Radiato-Magneto-Thermal Winds from an Accretion Disk

Abstract

We examine a hydrodynamical wind, which emanates from an accretion disk and is driven by thermal, magnetic, and radiation pressures, under a one-dimensional approximation along supposed streamlines. The disk gas is assumed to be isothermal, the magnetic field has only a toroidal component, and the radiation field is evaluated along the streamline. Such a disk wind is characterized by an isothermal sound speed, the Alfvén speed at the footpoint, and the strength of radiation fields. Isothermal winds can always blow even in the cold less-luminous case, and transonic winds are established, except for the perfectly cold case without thermal pressure. Beyond some critical luminosity, disk winds are always supersonic, irrespective of the thermal and magnetic pressures.

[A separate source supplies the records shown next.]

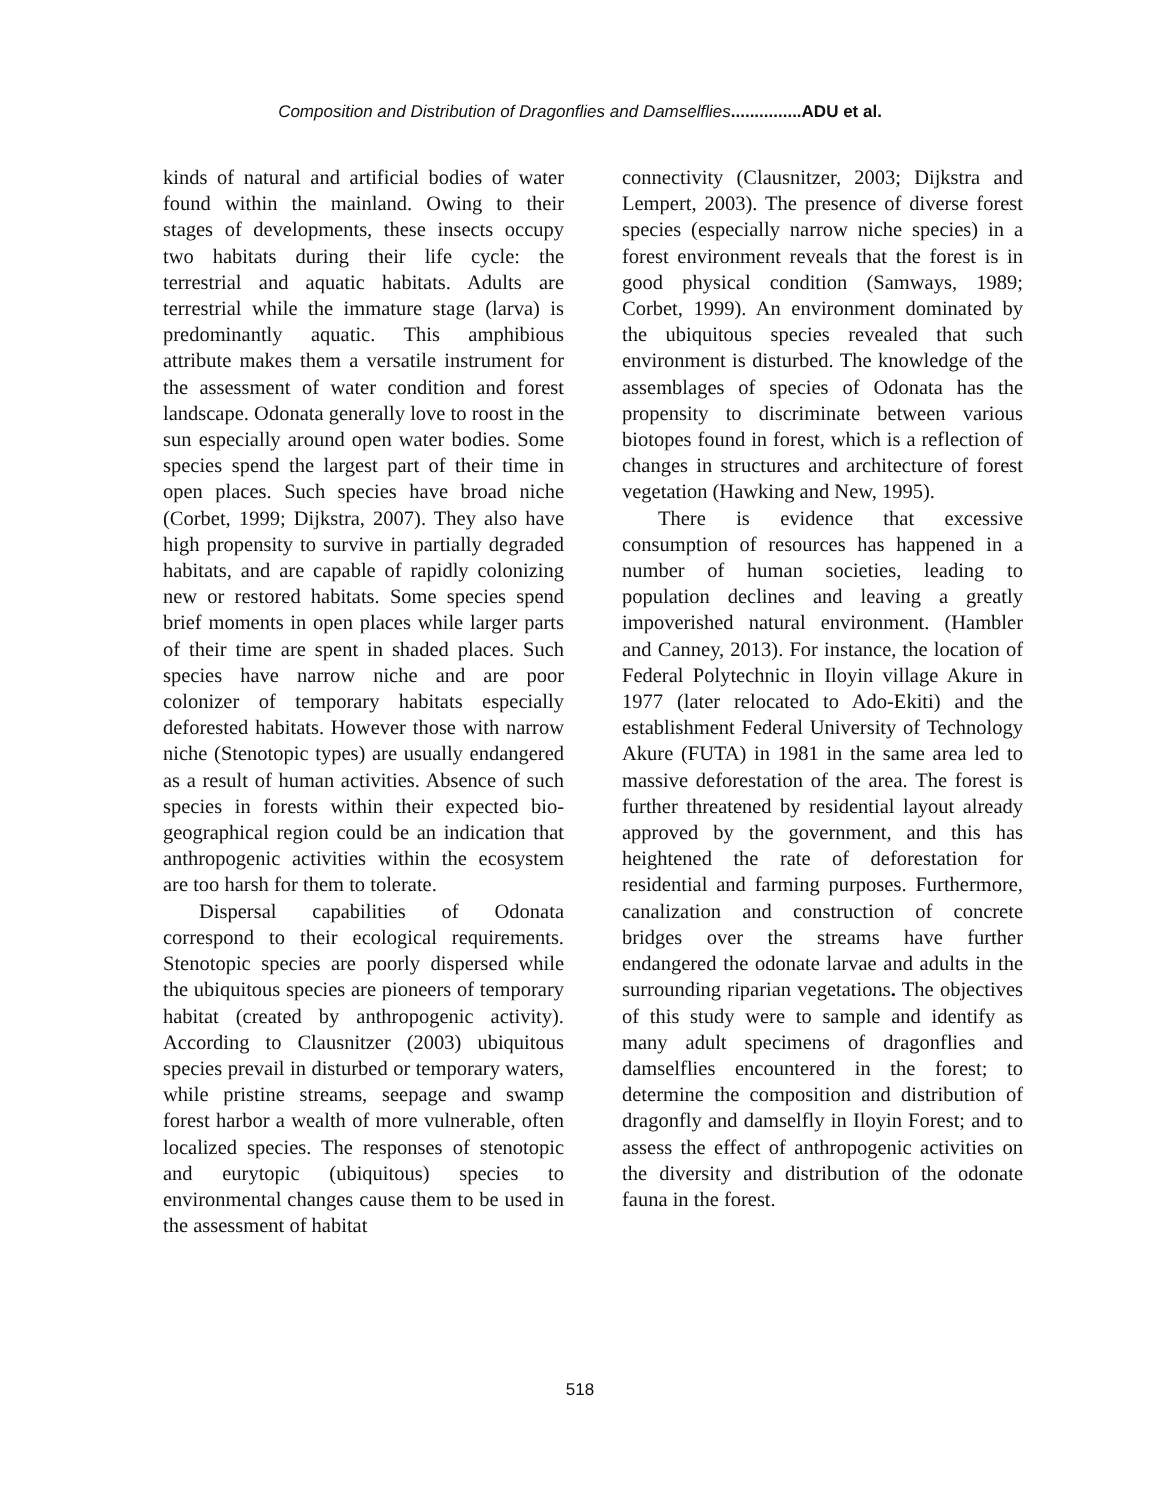Composition and Distribution of Dragonflies and Damselflies...............ADU et al.
kinds of natural and artificial bodies of water found within the mainland. Owing to their stages of developments, these insects occupy two habitats during their life cycle: the terrestrial and aquatic habitats. Adults are terrestrial while the immature stage (larva) is predominantly aquatic. This amphibious attribute makes them a versatile instrument for the assessment of water condition and forest landscape. Odonata generally love to roost in the sun especially around open water bodies. Some species spend the largest part of their time in open places. Such species have broad niche (Corbet, 1999; Dijkstra, 2007). They also have high propensity to survive in partially degraded habitats, and are capable of rapidly colonizing new or restored habitats. Some species spend brief moments in open places while larger parts of their time are spent in shaded places. Such species have narrow niche and are poor colonizer of temporary habitats especially deforested habitats. However those with narrow niche (Stenotopic types) are usually endangered as a result of human activities. Absence of such species in forests within their expected bio-geographical region could be an indication that anthropogenic activities within the ecosystem are too harsh for them to tolerate.
Dispersal capabilities of Odonata correspond to their ecological requirements. Stenotopic species are poorly dispersed while the ubiquitous species are pioneers of temporary habitat (created by anthropogenic activity). According to Clausnitzer (2003) ubiquitous species prevail in disturbed or temporary waters, while pristine streams, seepage and swamp forest harbor a wealth of more vulnerable, often localized species. The responses of stenotopic and eurytopic (ubiquitous) species to environmental changes cause them to be used in the assessment of habitat
connectivity (Clausnitzer, 2003; Dijkstra and Lempert, 2003). The presence of diverse forest species (especially narrow niche species) in a forest environment reveals that the forest is in good physical condition (Samways, 1989; Corbet, 1999). An environment dominated by the ubiquitous species revealed that such environment is disturbed. The knowledge of the assemblages of species of Odonata has the propensity to discriminate between various biotopes found in forest, which is a reflection of changes in structures and architecture of forest vegetation (Hawking and New, 1995).
There is evidence that excessive consumption of resources has happened in a number of human societies, leading to population declines and leaving a greatly impoverished natural environment. (Hambler and Canney, 2013). For instance, the location of Federal Polytechnic in Iloyin village Akure in 1977 (later relocated to Ado-Ekiti) and the establishment Federal University of Technology Akure (FUTA) in 1981 in the same area led to massive deforestation of the area. The forest is further threatened by residential layout already approved by the government, and this has heightened the rate of deforestation for residential and farming purposes. Furthermore, canalization and construction of concrete bridges over the streams have further endangered the odonate larvae and adults in the surrounding riparian vegetations. The objectives of this study were to sample and identify as many adult specimens of dragonflies and damselflies encountered in the forest; to determine the composition and distribution of dragonfly and damselfly in Iloyin Forest; and to assess the effect of anthropogenic activities on the diversity and distribution of the odonate fauna in the forest.
518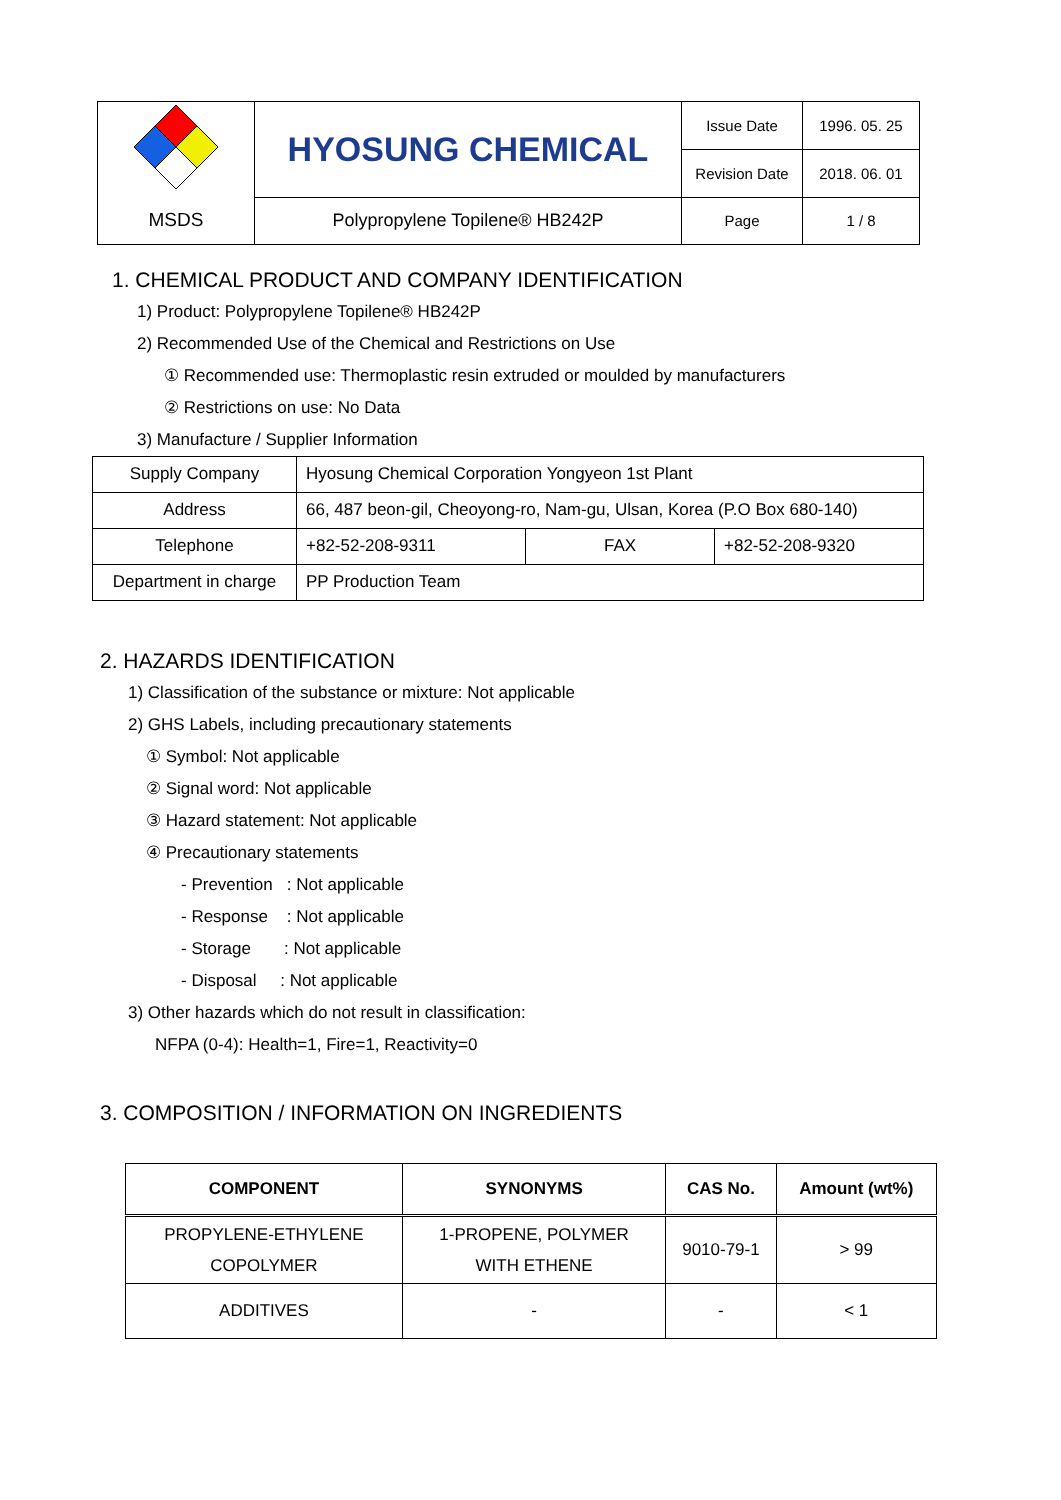| | HYOSUNG CHEMICAL | Issue Date | 1996. 05. 25 |
| | | Revision Date | 2018. 06. 01 |
| MSDS | Polypropylene Topilene® HB242P | Page | 1 / 8 |
1. CHEMICAL PRODUCT AND COMPANY IDENTIFICATION
1) Product: Polypropylene Topilene® HB242P
2) Recommended Use of the Chemical and Restrictions on Use
① Recommended use: Thermoplastic resin extruded or moulded by manufacturers
② Restrictions on use: No Data
3) Manufacture / Supplier Information
| Supply Company | Hyosung Chemical Corporation Yongyeon 1st Plant | | |
| Address | 66, 487 beon-gil, Cheoyong-ro, Nam-gu, Ulsan, Korea (P.O Box 680-140) | | |
| Telephone | +82-52-208-9311 | FAX | +82-52-208-9320 |
| Department in charge | PP Production Team | | |
2. HAZARDS IDENTIFICATION
1) Classification of the substance or mixture: Not applicable
2) GHS Labels, including precautionary statements
① Symbol: Not applicable
② Signal word: Not applicable
③ Hazard statement: Not applicable
④ Precautionary statements
- Prevention : Not applicable
- Response : Not applicable
- Storage : Not applicable
- Disposal : Not applicable
3) Other hazards which do not result in classification:
NFPA (0-4): Health=1, Fire=1, Reactivity=0
3. COMPOSITION / INFORMATION ON INGREDIENTS
| COMPONENT | SYNONYMS | CAS No. | Amount (wt%) |
| --- | --- | --- | --- |
| PROPYLENE-ETHYLENE COPOLYMER | 1-PROPENE, POLYMER WITH ETHENE | 9010-79-1 | > 99 |
| ADDITIVES | - | - | < 1 |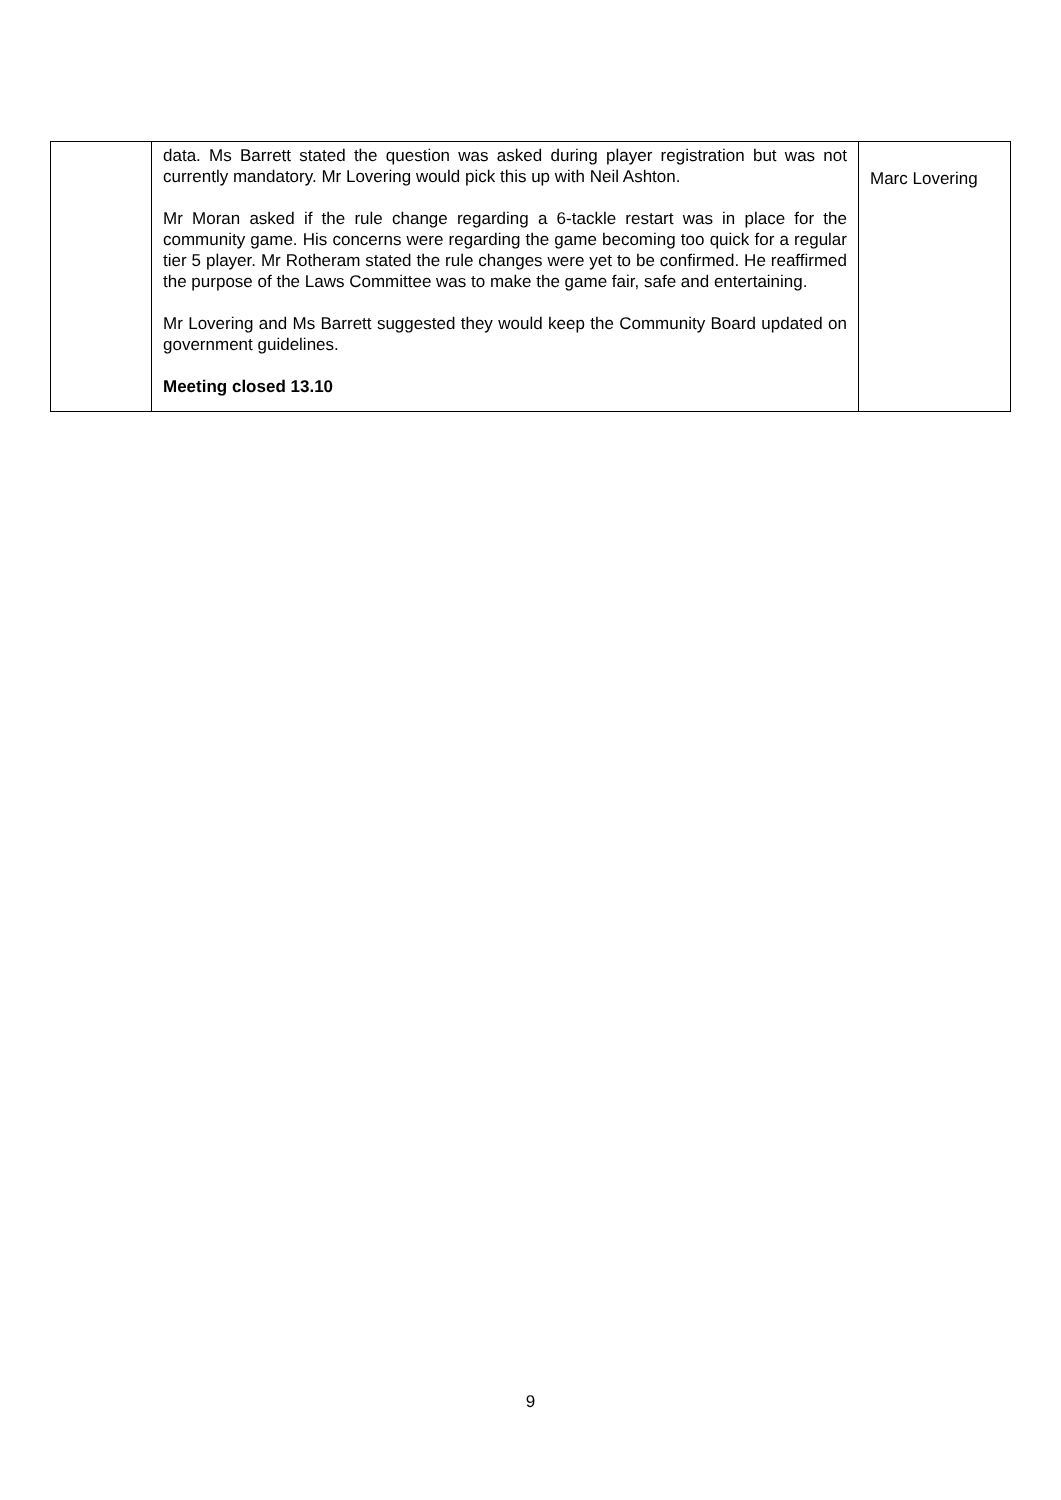| | data. Ms Barrett stated the question was asked during player registration but was not currently mandatory. Mr Lovering would pick this up with Neil Ashton. Mr Moran asked if the rule change regarding a 6-tackle restart was in place for the community game. His concerns were regarding the game becoming too quick for a regular tier 5 player. Mr Rotheram stated the rule changes were yet to be confirmed. He reaffirmed the purpose of the Laws Committee was to make the game fair, safe and entertaining. Mr Lovering and Ms Barrett suggested they would keep the Community Board updated on government guidelines. Meeting closed 13.10 | Marc Lovering |
9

We found that the terminal speed $v_\infty$ is roughly expressed as $(1/2) v_\infty^2 = (1/2) v_0^2-(1/2) (GM/ r_0) + 10.5 a_\mathrm{T}^2 + 0.7 a_\mathrm{A0}^2 + 16 \Gamma_\mathrm{eff} (GM/r_0),$ where $v_0$ is the initial velocity, $M$ the mass of the central object, $r_0$ the radius of the wind base on the disk, $a_\mathrm{T}$ the isothermal sound speed, $a_\mathrm{A0}$ the initial Alfvén speed, and $\Gamma_\mathrm{eff}$ the effective normalized luminosity, although the coefficients depend on the configuration of the streamlines.